Here today, gone tomorrow

//March 30, 2017

Devrie Burris scored a very short-lived victory at the North Carolina Court of Appeals, which mysteriously yanked an opinion granting him a new trial the day after it was published.

Burris’ appellate attorney, Andrew Yu of Carrboro, said he had no idea why the court withrdew the March 21 opinion on March 22.

“I don’t know what happened and there wasn’t any motion filed by the state,” he said. “I don’t know what this means and I don’t know what they’re [the court] going to do next.”

A spokeswoman for the attorney general did not respond to a request for comment.

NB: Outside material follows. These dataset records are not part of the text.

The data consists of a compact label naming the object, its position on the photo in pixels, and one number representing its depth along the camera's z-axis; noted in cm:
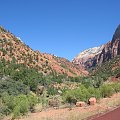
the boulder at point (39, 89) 2741
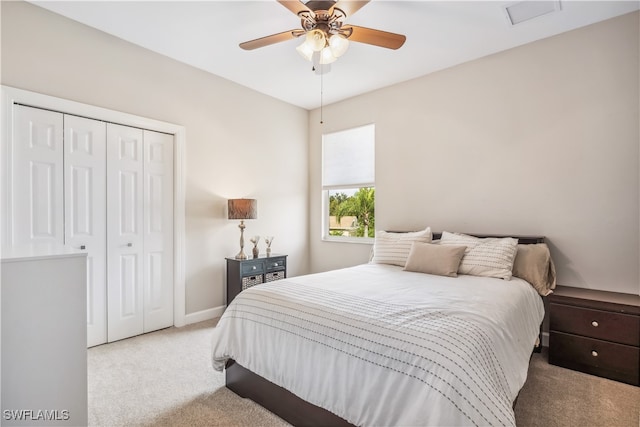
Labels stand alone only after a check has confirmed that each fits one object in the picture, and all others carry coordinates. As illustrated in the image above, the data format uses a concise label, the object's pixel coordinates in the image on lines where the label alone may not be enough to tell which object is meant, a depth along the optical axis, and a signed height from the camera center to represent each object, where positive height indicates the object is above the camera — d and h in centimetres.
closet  260 +8
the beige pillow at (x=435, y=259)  283 -41
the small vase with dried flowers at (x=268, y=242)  415 -36
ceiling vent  253 +161
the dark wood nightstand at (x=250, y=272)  367 -68
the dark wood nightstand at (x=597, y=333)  230 -89
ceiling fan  206 +125
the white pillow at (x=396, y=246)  331 -34
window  444 +41
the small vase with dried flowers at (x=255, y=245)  393 -38
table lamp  371 +6
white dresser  120 -48
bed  130 -66
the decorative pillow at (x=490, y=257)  273 -38
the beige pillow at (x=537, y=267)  274 -47
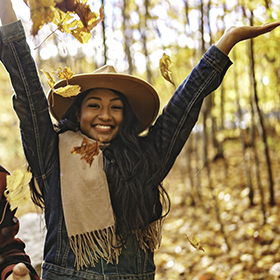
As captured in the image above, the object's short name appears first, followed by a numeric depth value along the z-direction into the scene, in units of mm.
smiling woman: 1409
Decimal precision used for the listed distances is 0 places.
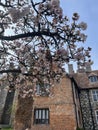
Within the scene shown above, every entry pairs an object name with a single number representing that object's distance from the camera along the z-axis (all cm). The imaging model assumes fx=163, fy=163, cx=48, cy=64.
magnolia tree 698
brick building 1802
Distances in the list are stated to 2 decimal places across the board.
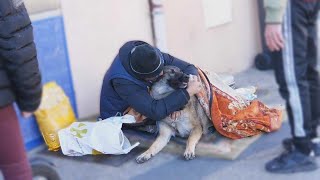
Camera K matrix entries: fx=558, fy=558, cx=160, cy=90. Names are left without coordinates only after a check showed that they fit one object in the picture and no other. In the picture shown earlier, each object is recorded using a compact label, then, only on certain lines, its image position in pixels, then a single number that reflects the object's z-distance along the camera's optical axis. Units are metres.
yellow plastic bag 4.63
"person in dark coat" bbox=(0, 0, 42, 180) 2.39
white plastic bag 4.32
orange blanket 4.42
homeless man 4.29
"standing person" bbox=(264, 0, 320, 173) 3.38
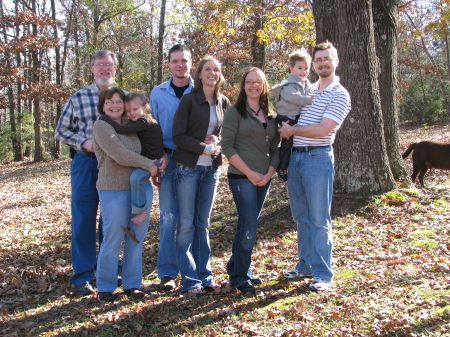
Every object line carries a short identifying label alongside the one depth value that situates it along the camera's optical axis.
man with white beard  4.84
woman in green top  4.12
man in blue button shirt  4.55
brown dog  8.59
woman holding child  4.23
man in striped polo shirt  4.09
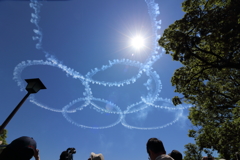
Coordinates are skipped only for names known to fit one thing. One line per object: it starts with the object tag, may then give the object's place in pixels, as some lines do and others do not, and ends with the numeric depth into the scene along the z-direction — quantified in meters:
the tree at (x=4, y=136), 20.46
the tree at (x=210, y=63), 8.09
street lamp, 5.00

The decision, which granted Burris a retrial after he was convicted of impaired driving, held that the trial court had wrongly refused to suppress incriminating statements that Burris made to the arresting officer while he was detained without being read a Miranda warning.

The officer had taken Burris’ license and told him to “hang tight” in the parking lot of a hotel while he went inside to speak with the clerk, who’d called in a suspicious persons report after seeing Burris and a woman parked outside.

When the officer returned, Burris allegedly admitted that he’d had a couple drinks. But the appellate court said the statement was inadmissible because the officer had detained Burris when he took his license and told him to “hang tight.”

The latest development in this case must feel a bit like deja vu to Burris, who now must hang tight again until the Court of Appeals makes its next move.